1. What gets your motor running?
Going for a bike ride. You can catch me in East Austin pedaling my ass off, usually.
2. Tell us about a work of art or literature you feel is woefully misunderstood or underappreciated.
Hmm. Art is subjective as hell, so one person’s misunderstanding of a work is another’s view that the very same work is an absolute masterpiece. I guess the most recent example I can think of is the MLK sculpture that was recently unveiled in Boston. Abstraction gets a bad rap some times.
3. You’re known for your abstract paintings and murals. How do you create your paintings – do you know what you want them to look like beforehand? Or do you just “let it flow”?
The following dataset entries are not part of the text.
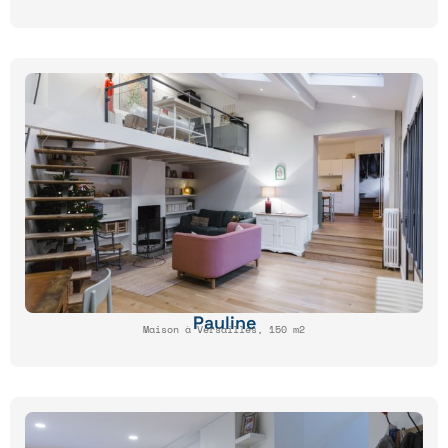
Pauline
Maison à Versailles, 150 m2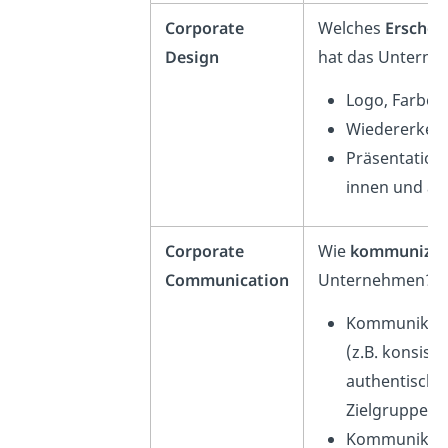
Corporate
Welches
Erschei
Design
hat das Untern
Logo, Farben
Wiedererken
Präsentation
innen und a
Corporate
Wie
kommunizie
Communication
Unternehmen?
Kommunikatio
(z.B. konsiste
authentisch) 
Zielgruppe
Kommunikatio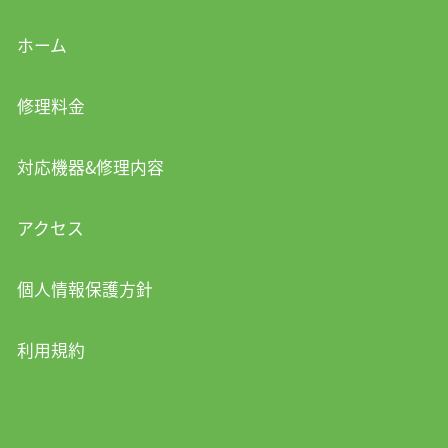
ホーム
修理料金
対応機器&修理内容
アクセス
個人情報保護方針
利用規約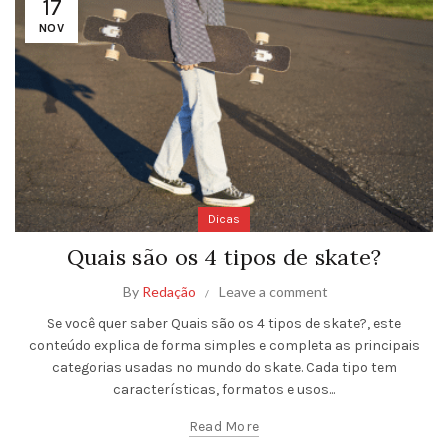
17
NOV
Dicas
Quais são os 4 tipos de skate?
By
Redação
Leave a comment
Se você quer saber Quais são os 4 tipos de skate?, este
conteúdo explica de forma simples e completa as principais
categorias usadas no mundo do skate. Cada tipo tem
características, formatos e usos...
Read More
I’m definitely a “let it flow” type of artist. That’s where the jazz influence plays heavily in my work and process. It’s difficult for me to imagine my work being planned out.
4. Who are your biggest influences?
Basquiat, Jaybo Monk, J Dilla, Kobe, Malcolm X, and my parents, Charles and Andrea Brown.
5. What do you think the point of abstract art is? What effect do you hope to accomplish with your work?
Raw expression that hopefully influences future generations to pick up where I left off and continue on their own creative journey. A new way of viewing human creativity outside of the figurative paintings that most consider “art.”
6. What would you say to someone who’s thinking about a career in art, but is afraid to make the leap?
No risk, no reward. It’s cliche, but it’s absolutely true. I took the leap over a decade ago and I haven’t looked back since.
7. What changes have you noticed in the Austin art scene over the past few years?
Change is the only constant with regards to this city, to be honest. I used to really be bummed out about it, but I think I’m pretty used to it at this point.